◆ Action item
The line with "output reg [1:0] cnt = 0;" marks the start; write out that line and all following lines through the end of the listing, exactly.
.....
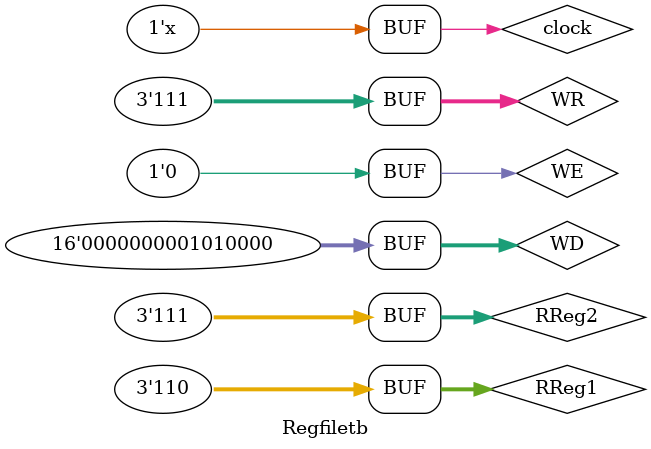
<source format=v>
`timescale 1ns / 1ps


module Regfiletb;

	// Inputs
	reg clock;
	reg [2:0] RReg1;
	reg [2:0] RReg2;
	reg [2:0] WR;
	reg WE;
	reg [15:0] WD;

	// Outputs
	wire [15:0] RRead1;
	wire [15:0] RRead2;

	// Instantiate the Unit Under Test (UUT)
	Regfile uut (
		.clock(clock), 
		.RReg1(RReg1), 
		.RReg2(RReg2), 
		.WR(WR), 
		.WE(WE), 
		.WD(WD), 
		.RRead1(RRead1), 
		.RRead2(RRead2)
	);

	initial begin
		// Initialize Inputs
		clock = 0;
		RReg1 = 0;
		RReg2 = 0;
		WR = 0;
		WE = 0;
		WD = 0;

		// Wait 100 ns for global reset to finish
		#100;
      
		// Add stimulus here
		WD = 10;
		WR = 0;
		WE = 1;
		#100;
		WD = 20;
		WR = 1;
		WE = 1;
		#100;
		WD = 30;
		WR = 2;
		WE = 1;
		#100;
		WD = 40;
		WR = 3;
		WE = 1;
		#100;
		WD = 50;
		WR = 4;
		WE = 1;
		#100;
		WD = 60;
		WR = 5;
		WE = 1;
		#100;
		WD = 70;
		WR = 6;
		WE = 1;
		#100;
		WD = 80;
		WR = 7;
		WE = 1;
		#100;	
		WE=0;
		RReg1=0;
		RReg2=1;
		#100;
		RReg1=2;
		RReg2=3;
		#100;
		RReg1=4;
		RReg2=5;
		#100;
		RReg1=6;
		RReg2=7;		
		
	end
	always #50 clock = ~clock;
      
endmodule


</source>
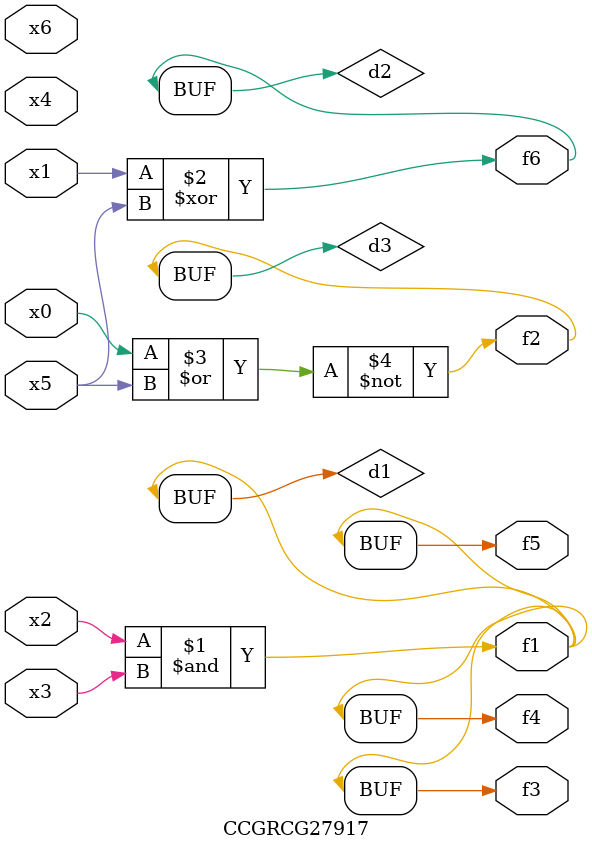
<source format=v>
module CCGRCG27917(
	input x0, x1, x2, x3, x4, x5, x6,
	output f1, f2, f3, f4, f5, f6
);

	wire d1, d2, d3;

	and (d1, x2, x3);
	xor (d2, x1, x5);
	nor (d3, x0, x5);
	assign f1 = d1;
	assign f2 = d3;
	assign f3 = d1;
	assign f4 = d1;
	assign f5 = d1;
	assign f6 = d2;
endmodule

</source>
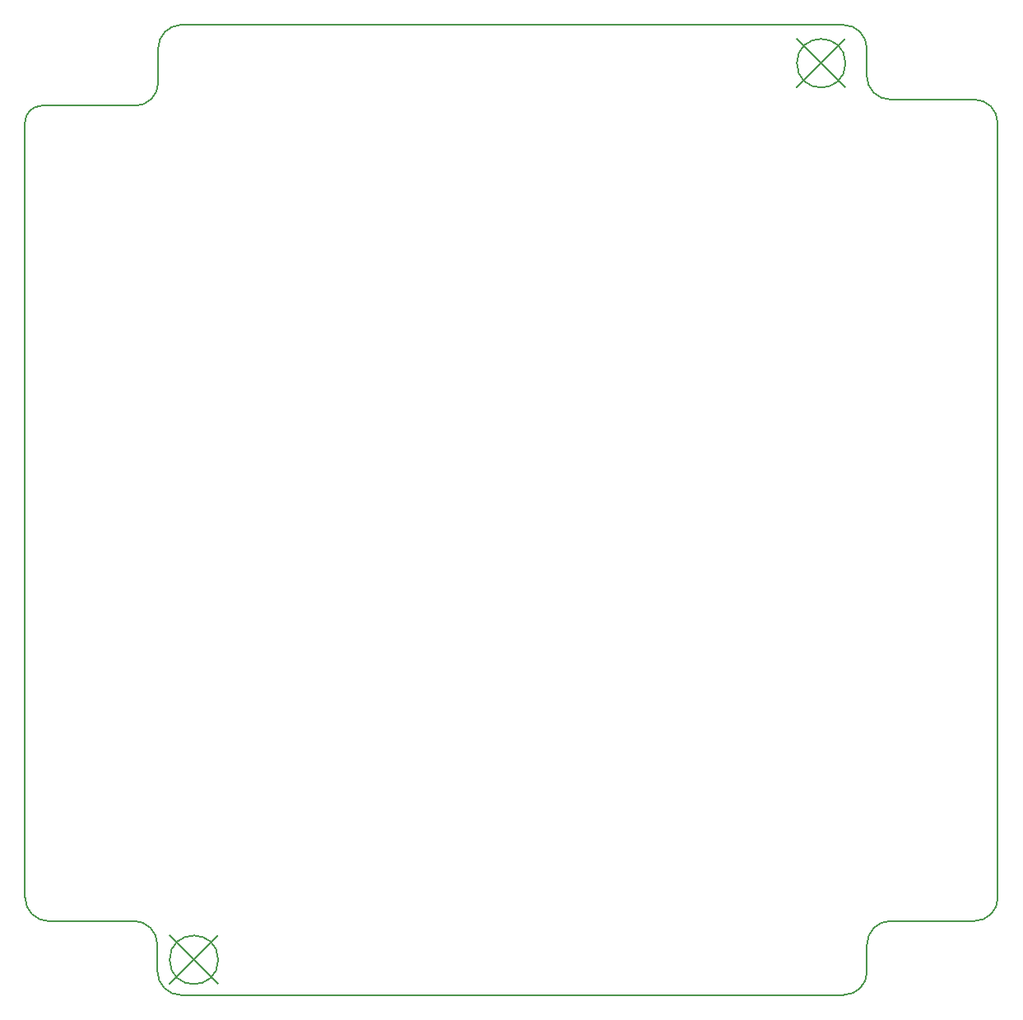
<source format=gm1>
G04 #@! TF.FileFunction,Profile,NP*
%FSLAX46Y46*%
G04 Gerber Fmt 4.6, Leading zero omitted, Abs format (unit mm)*
G04 Created by KiCad (PCBNEW 4.0.2-stable) date 27.04.2016 23:24:33*
%MOMM*%
G01*
G04 APERTURE LIST*
%ADD10C,0.100000*%
%ADD11C,0.150000*%
G04 APERTURE END LIST*
D10*
D11*
X104570000Y-132408000D02*
X113342962Y-132397200D01*
X115770000Y-137608000D02*
X115744562Y-134798800D01*
X188754070Y-137600458D02*
X188754070Y-134800458D01*
X199805670Y-132398858D02*
X191155670Y-132398858D01*
X188728708Y-42655658D02*
X188728708Y-45505658D01*
X199780308Y-47907258D02*
X191130308Y-47907258D01*
X115838962Y-46154000D02*
X115838962Y-42639073D01*
X103820000Y-48558000D02*
X113437362Y-48555600D01*
X115744562Y-134798800D02*
G75*
G03X113342962Y-132397200I-2401600J0D01*
G01*
X102141460Y-129995600D02*
G75*
G03X104570000Y-132408000I2412454J0D01*
G01*
X115761380Y-137608037D02*
G75*
G03X118170000Y-140008000I2410198J10256D01*
G01*
X191155670Y-132398858D02*
G75*
G03X188754070Y-134800458I0J-2401600D01*
G01*
X199805670Y-132398858D02*
G75*
G03X202207270Y-129997258I0J2401600D01*
G01*
X186352470Y-140002058D02*
G75*
G03X188754070Y-137600458I0J2401600D01*
G01*
X188728708Y-45505658D02*
G75*
G03X191130308Y-47907258I2401600J0D01*
G01*
X202193270Y-50307258D02*
G75*
G03X199780308Y-47907258I-2400035J0D01*
G01*
X188728708Y-42655658D02*
G75*
G03X186327151Y-40239649I-2401557J14409D01*
G01*
X113437362Y-48555600D02*
G75*
G03X115838962Y-46154000I0J2401600D01*
G01*
X103820000Y-48558000D02*
G75*
G03X102141456Y-50248527I17919J-1696378D01*
G01*
X118138351Y-40239649D02*
G75*
G03X115838962Y-42639073I102211J-2399424D01*
G01*
X102141362Y-50239600D02*
X102141362Y-129995600D01*
X202207270Y-129997258D02*
X202193270Y-50307258D01*
X118170000Y-140008000D02*
X186352470Y-140002058D01*
X118138351Y-40239649D02*
X186327151Y-40239649D01*
X186534634Y-44181192D02*
G75*
G03X186534634Y-44181192I-2500000J0D01*
G01*
X181534634Y-41681192D02*
X186534634Y-46681192D01*
X181534634Y-46681192D02*
X186534634Y-41681192D01*
X122006698Y-136389556D02*
G75*
G03X122006698Y-136389556I-2500000J0D01*
G01*
X117006698Y-133889556D02*
X122006698Y-138889556D01*
X117006698Y-138889556D02*
X122006698Y-133889556D01*
M02*

</source>
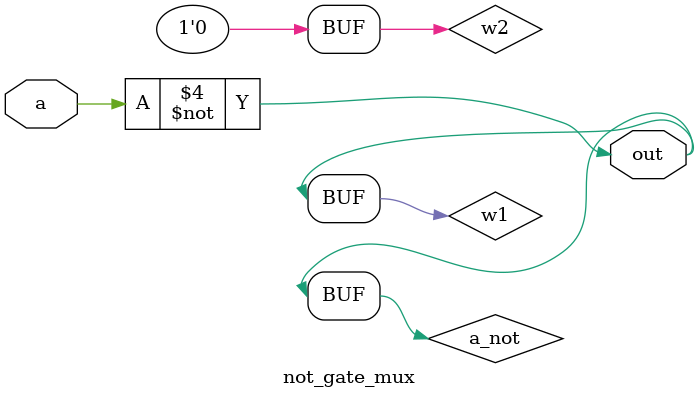
<source format=v>
`timescale 1ns / 1ps


module not_gate_mux(input a,output out );
wire a_not,w1,w2;
not(a_not,a);
and(w1,a_not,1'b1);
and(w2,a,1'b0);
or(out,w1,w2);
endmodule

</source>
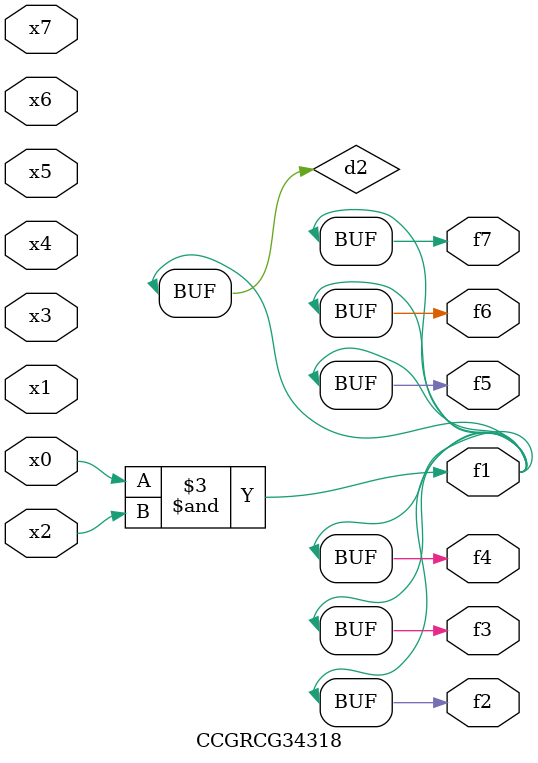
<source format=v>
module CCGRCG34318(
	input x0, x1, x2, x3, x4, x5, x6, x7,
	output f1, f2, f3, f4, f5, f6, f7
);

	wire d1, d2;

	nor (d1, x3, x6);
	and (d2, x0, x2);
	assign f1 = d2;
	assign f2 = d2;
	assign f3 = d2;
	assign f4 = d2;
	assign f5 = d2;
	assign f6 = d2;
	assign f7 = d2;
endmodule

</source>
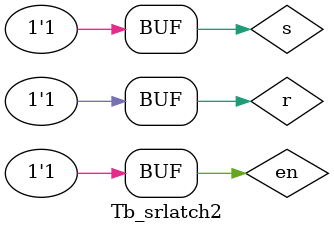
<source format=v>
`timescale 1ns / 1ps


module Tb_srlatch2();
    reg en,s,r;
    wire q,q_;
    
    SRlatch2 sim_srlatch2(.q(q), .q_(q_), .en(en), .s(s), .r(r));
    
    initial
    begin
    en = 0;
    s = 0;
    r = 0;
    end
    
    initial
    begin
    #100 en=0;s=0;r=0;
    #100 en=0;s=0;r=1;
    #100 en=1;s=0;r=0;
    #100 en=1;s=0;r=1;
    #100 en=1;s=1;r=0;
    #100 en=1;s=1;r=1;
    end
endmodule

</source>
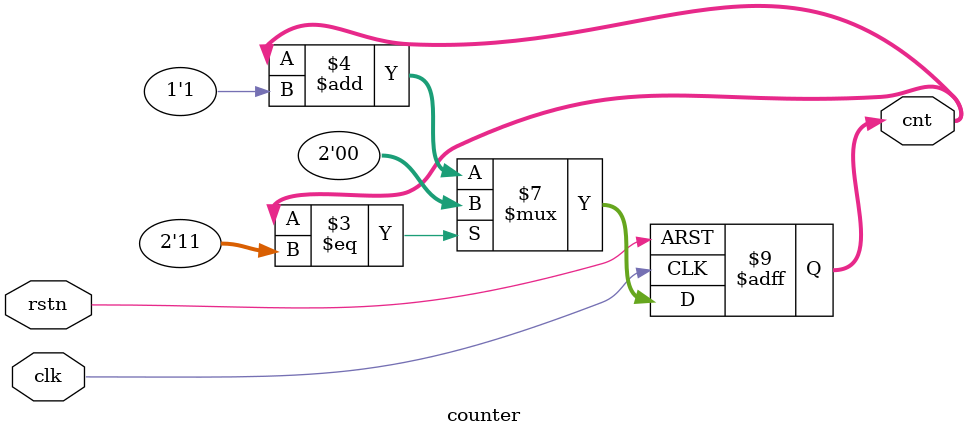
<source format=v>
`timescale 1ns / 1ps

//计数器模块
module counter(clk,cnt,rstn);
	input rstn;
    input clk;
    output reg [1:0] cnt = 0;
    always@(posedge clk or negedge rstn) begin
    	if (~rstn)
            cnt <= 0;
        else if(cnt == 2'b11)
            cnt <= 2'b00;
        else 
            cnt <= cnt + 1'b1;
    end
endmodule
</source>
.....
◆ Solution to this exercise
    output reg [1:0] cnt = 0;
    always@(posedge clk or negedge rstn) begin
    	if (~rstn)
            cnt <= 0;
        else if(cnt == 2'b11)
            cnt <= 2'b00;
        else 
            cnt <= cnt + 1'b1;
    end
endmodule
</source>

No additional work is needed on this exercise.